Excerpted text -

The same can be said of Jake Paul, though in a much less dire and absolute way. He’s a part of the nu-media like Trump’s the star of nu-conservatism. Paul’s become a parody of a Boxer in the same way that the WWE parodied stage fights, except in a frightening turn of events, the parodying has overtaken the actual very real, very athletic1 sport of boxing and turned it into a parody of itself so much so that there’s no mass cultural representation of boxing now outside of Jake Paul, a man who has taken it onto himself to be an athlete out of some need for self-legitimization and can’t separate his tiktok performativity from anything else he does.
And that resonates in a similar sort of somber grimacing as that of election night this month when Donald Trump, the Ronald McReagan candidate, won reelection running as someone who loves broadway musicals of the 60s and 70s more than he does anything political. He’s more interested in the stage of governance than he is with governance himself. Trump talking about the chandelier in the original Broadway run of Phantom is probably the most excited we will ever see him. He’s certainly never read De Tocqueville, and it’s an open question of whether he can read at all.

Instructions -
(a) Answer each question from the excerpt on Jake Paul and Trump.
(i) To what does the excerpt compare the way Paul has become a parody of a boxer?
(ii) Talking about what does the excerpt say is probably the most excited we will ever see Trump?
(iii) Which writer does the excerpt say Trump has certainly never read?
(b) In the excerpt on Jake Paul and Trump, rewrite the passage from "The same can" to "else he does.", changing "boxing" to "wrestling" wherever it occurs.
(c) Does each statement agree with the excerpt on Jake Paul and Trump? Answer yes or no, and quote the words of the excerpt that decide it.
(i) Trump won reelection this month.
(ii) Jake Paul separates his TikTok performativity from his other activities.
(iii) Trump is more interested in governance itself than in the stage of governance.
The records come from a separate source and are unrelated to the excerpt.

Excerpted data -
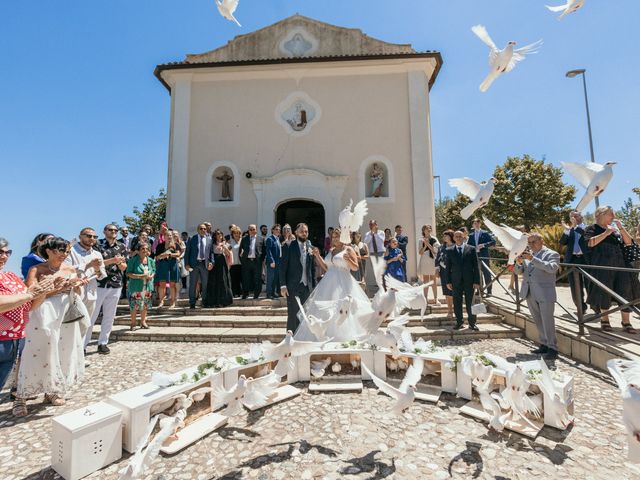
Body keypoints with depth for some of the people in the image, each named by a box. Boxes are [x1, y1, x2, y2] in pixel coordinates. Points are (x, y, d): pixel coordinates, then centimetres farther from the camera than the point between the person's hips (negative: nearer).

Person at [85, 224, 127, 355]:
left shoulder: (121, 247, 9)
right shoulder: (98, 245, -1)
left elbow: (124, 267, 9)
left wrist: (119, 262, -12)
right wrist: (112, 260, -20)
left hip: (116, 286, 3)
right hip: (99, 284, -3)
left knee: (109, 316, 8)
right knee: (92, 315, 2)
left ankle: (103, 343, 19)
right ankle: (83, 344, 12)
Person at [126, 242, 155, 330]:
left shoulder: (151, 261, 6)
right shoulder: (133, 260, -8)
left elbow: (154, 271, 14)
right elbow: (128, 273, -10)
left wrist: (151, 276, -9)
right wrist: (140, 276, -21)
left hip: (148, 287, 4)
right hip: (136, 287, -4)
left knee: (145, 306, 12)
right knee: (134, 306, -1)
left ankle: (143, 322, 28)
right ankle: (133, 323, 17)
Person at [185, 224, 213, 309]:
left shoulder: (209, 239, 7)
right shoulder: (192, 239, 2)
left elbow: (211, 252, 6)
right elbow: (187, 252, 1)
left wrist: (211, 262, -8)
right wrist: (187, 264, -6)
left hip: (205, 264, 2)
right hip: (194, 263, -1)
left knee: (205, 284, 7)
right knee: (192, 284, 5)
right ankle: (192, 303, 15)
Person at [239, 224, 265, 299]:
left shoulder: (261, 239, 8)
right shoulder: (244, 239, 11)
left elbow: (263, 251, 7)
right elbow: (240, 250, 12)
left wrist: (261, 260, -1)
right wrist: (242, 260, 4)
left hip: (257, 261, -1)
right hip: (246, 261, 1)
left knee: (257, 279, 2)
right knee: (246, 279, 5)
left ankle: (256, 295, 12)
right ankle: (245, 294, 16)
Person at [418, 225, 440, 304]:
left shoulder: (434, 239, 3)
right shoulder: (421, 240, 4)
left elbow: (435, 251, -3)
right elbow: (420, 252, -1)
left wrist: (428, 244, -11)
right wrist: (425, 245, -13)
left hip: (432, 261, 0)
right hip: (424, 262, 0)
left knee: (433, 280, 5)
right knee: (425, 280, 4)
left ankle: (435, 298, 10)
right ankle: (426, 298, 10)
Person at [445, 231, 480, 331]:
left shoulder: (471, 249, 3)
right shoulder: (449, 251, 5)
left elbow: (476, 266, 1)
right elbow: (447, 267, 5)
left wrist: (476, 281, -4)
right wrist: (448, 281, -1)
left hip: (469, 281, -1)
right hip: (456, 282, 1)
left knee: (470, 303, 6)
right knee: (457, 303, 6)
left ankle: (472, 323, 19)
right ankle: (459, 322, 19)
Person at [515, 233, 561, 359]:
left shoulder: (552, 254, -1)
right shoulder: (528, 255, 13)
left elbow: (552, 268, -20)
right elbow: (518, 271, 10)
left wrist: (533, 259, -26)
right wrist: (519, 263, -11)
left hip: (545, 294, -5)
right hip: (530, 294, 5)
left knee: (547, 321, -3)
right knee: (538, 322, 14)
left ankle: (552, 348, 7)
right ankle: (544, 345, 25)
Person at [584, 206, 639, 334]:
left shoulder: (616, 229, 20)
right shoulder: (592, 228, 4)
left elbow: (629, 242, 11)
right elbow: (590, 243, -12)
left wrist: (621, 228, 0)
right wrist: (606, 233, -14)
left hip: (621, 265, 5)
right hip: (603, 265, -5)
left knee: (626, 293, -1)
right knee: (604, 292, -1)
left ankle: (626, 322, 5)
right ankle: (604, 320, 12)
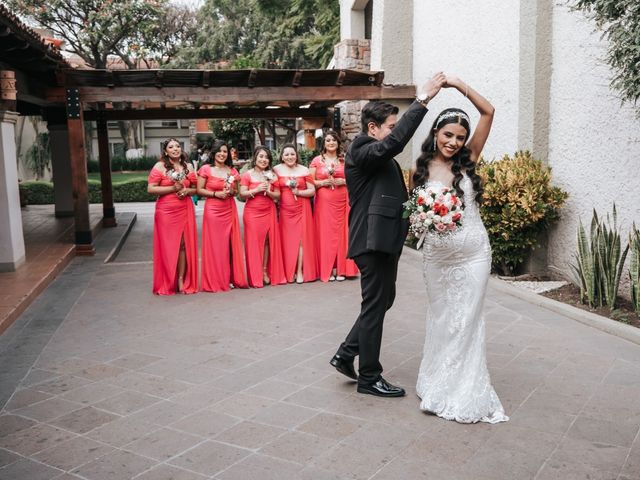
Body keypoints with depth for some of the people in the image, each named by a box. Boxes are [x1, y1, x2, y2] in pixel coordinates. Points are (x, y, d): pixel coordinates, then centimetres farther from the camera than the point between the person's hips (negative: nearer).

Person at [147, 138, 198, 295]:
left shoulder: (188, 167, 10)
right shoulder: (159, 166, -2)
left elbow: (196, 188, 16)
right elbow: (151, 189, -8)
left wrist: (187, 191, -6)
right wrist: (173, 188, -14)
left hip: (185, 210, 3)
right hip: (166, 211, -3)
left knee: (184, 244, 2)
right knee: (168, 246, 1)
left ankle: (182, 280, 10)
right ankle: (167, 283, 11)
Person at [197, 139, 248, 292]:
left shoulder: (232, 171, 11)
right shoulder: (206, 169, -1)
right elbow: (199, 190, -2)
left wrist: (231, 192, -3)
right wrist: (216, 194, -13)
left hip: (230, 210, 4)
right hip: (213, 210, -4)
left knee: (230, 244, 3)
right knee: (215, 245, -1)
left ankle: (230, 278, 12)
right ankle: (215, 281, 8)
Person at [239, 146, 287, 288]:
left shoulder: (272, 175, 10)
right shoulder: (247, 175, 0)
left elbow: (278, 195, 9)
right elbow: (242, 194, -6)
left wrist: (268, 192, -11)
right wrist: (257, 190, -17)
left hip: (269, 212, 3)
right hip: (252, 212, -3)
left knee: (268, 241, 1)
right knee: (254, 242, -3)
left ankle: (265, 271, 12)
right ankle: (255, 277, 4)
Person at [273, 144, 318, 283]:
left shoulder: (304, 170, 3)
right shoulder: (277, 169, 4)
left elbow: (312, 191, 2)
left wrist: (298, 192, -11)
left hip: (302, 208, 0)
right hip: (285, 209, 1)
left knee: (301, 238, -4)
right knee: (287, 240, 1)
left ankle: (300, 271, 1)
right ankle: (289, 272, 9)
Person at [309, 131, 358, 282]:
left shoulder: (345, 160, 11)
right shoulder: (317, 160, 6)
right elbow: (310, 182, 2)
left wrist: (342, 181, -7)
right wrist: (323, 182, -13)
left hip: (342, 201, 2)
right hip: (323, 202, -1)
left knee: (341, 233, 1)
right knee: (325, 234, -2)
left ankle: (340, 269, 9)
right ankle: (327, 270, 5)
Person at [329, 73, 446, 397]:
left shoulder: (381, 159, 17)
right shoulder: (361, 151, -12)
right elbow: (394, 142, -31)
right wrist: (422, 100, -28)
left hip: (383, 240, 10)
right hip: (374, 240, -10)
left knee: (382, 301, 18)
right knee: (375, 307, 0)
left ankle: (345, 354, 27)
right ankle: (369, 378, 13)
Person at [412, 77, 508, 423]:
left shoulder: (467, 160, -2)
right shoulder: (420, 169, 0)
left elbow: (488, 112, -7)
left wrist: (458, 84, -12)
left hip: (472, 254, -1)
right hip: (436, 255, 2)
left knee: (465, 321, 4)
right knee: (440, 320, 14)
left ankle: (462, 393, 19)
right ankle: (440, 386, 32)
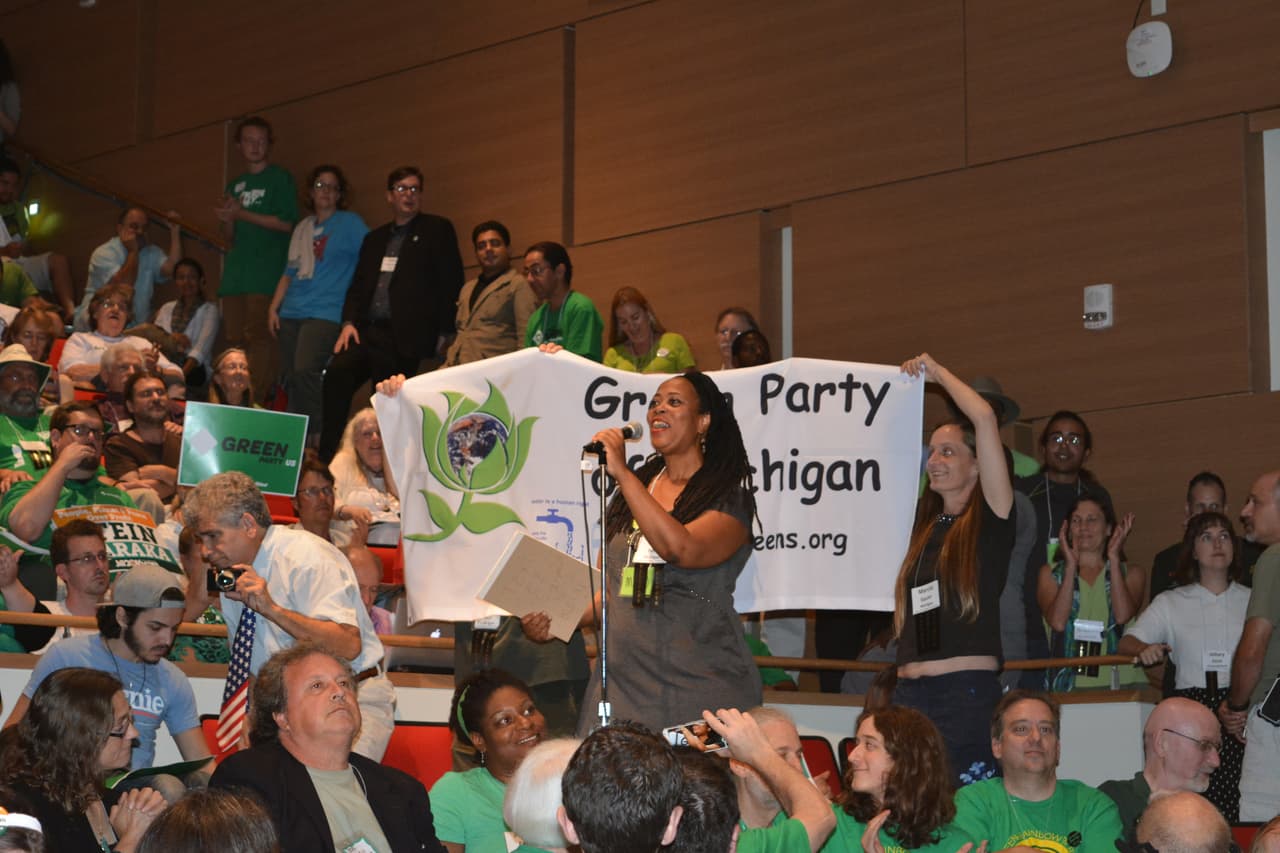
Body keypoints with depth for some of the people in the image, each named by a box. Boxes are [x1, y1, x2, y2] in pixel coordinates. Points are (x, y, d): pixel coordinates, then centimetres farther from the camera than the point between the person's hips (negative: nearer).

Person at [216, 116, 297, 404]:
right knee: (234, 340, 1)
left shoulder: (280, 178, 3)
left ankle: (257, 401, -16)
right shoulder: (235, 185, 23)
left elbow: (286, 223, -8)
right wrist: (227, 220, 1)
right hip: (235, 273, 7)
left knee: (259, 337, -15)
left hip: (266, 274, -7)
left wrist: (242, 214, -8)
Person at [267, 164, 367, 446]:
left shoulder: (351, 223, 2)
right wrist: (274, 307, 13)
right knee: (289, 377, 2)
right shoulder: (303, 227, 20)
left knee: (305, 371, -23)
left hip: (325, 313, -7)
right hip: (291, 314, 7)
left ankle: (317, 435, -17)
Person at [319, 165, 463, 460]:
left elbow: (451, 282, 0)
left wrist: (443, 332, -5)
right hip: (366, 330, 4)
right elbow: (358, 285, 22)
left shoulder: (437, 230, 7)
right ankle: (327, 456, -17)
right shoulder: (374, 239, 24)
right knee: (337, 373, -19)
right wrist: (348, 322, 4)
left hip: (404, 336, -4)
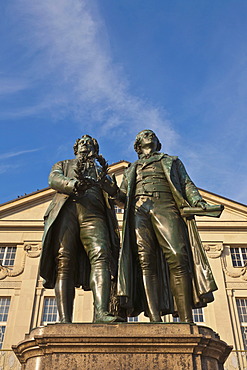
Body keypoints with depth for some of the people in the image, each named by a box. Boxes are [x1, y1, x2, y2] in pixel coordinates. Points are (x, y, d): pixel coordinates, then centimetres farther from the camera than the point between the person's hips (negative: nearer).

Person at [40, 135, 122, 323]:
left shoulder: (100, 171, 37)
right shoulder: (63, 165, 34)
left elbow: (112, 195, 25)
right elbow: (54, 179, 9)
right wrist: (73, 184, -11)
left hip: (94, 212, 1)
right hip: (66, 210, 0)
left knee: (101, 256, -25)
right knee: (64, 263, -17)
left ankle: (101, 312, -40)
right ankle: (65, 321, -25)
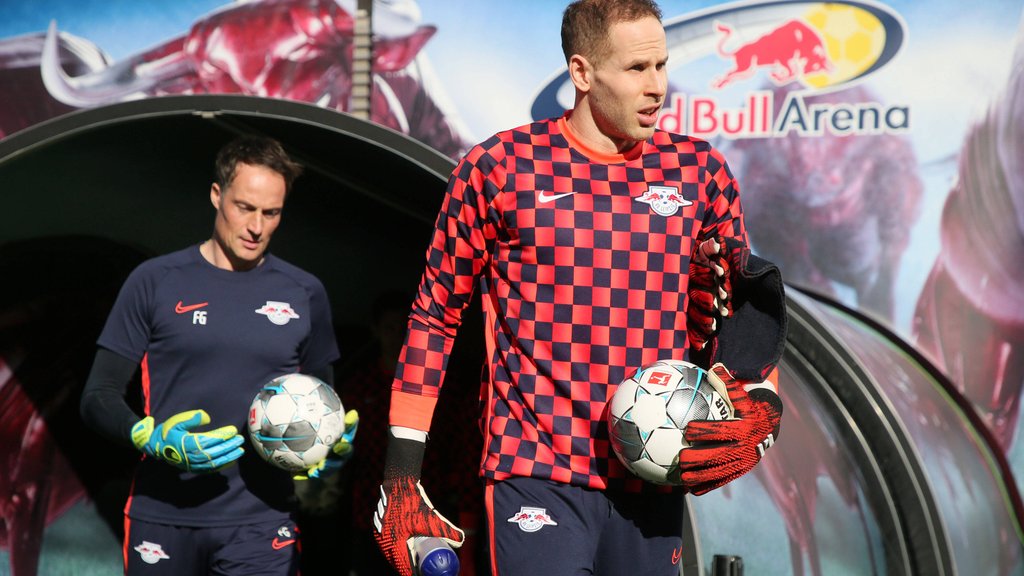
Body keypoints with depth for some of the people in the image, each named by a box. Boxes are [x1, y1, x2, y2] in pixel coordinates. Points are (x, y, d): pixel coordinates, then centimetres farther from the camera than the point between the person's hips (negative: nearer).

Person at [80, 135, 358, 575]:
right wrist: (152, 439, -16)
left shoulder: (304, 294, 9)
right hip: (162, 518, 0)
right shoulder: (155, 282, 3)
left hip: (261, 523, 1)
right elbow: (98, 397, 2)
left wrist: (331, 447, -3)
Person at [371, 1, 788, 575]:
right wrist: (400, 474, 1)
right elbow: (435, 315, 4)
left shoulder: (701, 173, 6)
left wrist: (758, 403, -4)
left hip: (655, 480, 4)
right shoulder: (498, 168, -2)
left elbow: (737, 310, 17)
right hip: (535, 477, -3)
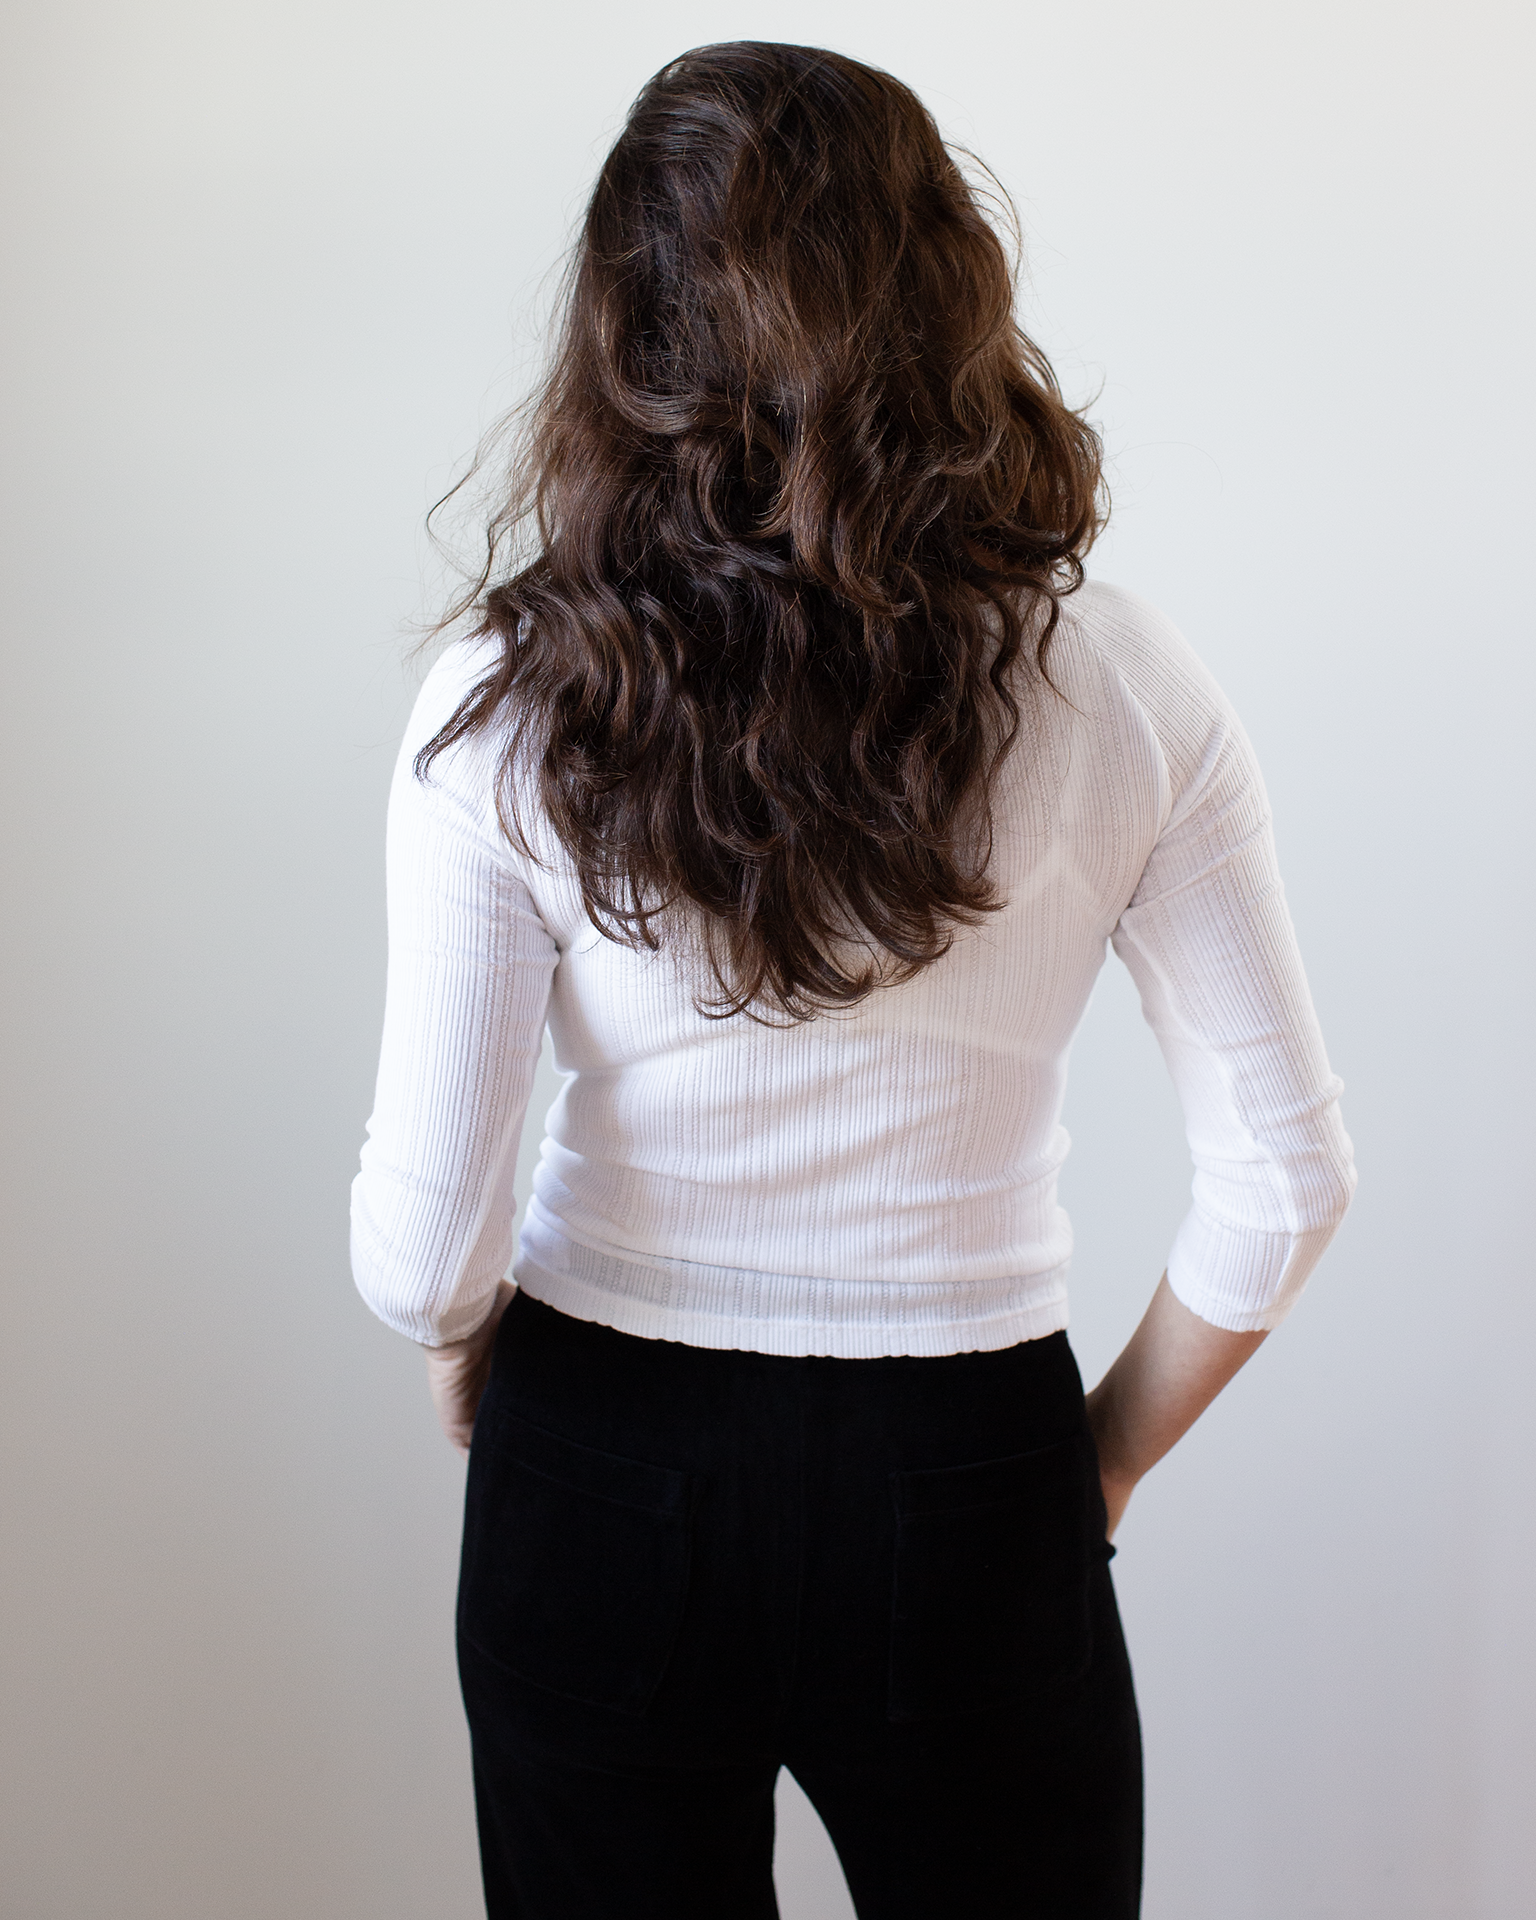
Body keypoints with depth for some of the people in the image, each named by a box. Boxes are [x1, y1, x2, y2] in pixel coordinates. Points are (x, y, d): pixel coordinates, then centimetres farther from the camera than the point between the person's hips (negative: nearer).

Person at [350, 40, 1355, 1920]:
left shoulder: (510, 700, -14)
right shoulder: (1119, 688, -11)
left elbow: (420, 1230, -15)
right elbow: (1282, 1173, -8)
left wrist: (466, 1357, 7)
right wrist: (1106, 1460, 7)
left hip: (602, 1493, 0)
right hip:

Answer list -
(a)
(i) The way the WWE parodied stage fights.
(ii) The chandelier in the original Broadway run of Phantom.
(iii) De Tocqueville.

(b)
The same can be said of Jake Paul, though in a much less dire and absolute way. He’s a part of the nu-media like Trump’s the star of nu-conservatism. Paul’s become a parody of a Boxer in the same way that the WWE parodied stage fights, except in a frightening turn of events, the parodying has overtaken the actual very real, very athletic1 sport of wrestling and turned it into a parody of itself so much so that there’s no mass cultural representation of wrestling now outside of Jake Paul, a man who has taken it onto himself to be an athlete out of some need for self-legitimization and can’t separate his tiktok performativity from anything else he does.

(c)
(i) Yes: "election night this month when Donald Trump, the Ronald McReagan candidate, won reelection"
(ii) No: "can’t separate his tiktok performativity from anything else he does"
(iii) No: "He’s more interested in the stage of governance than he is with governance himself."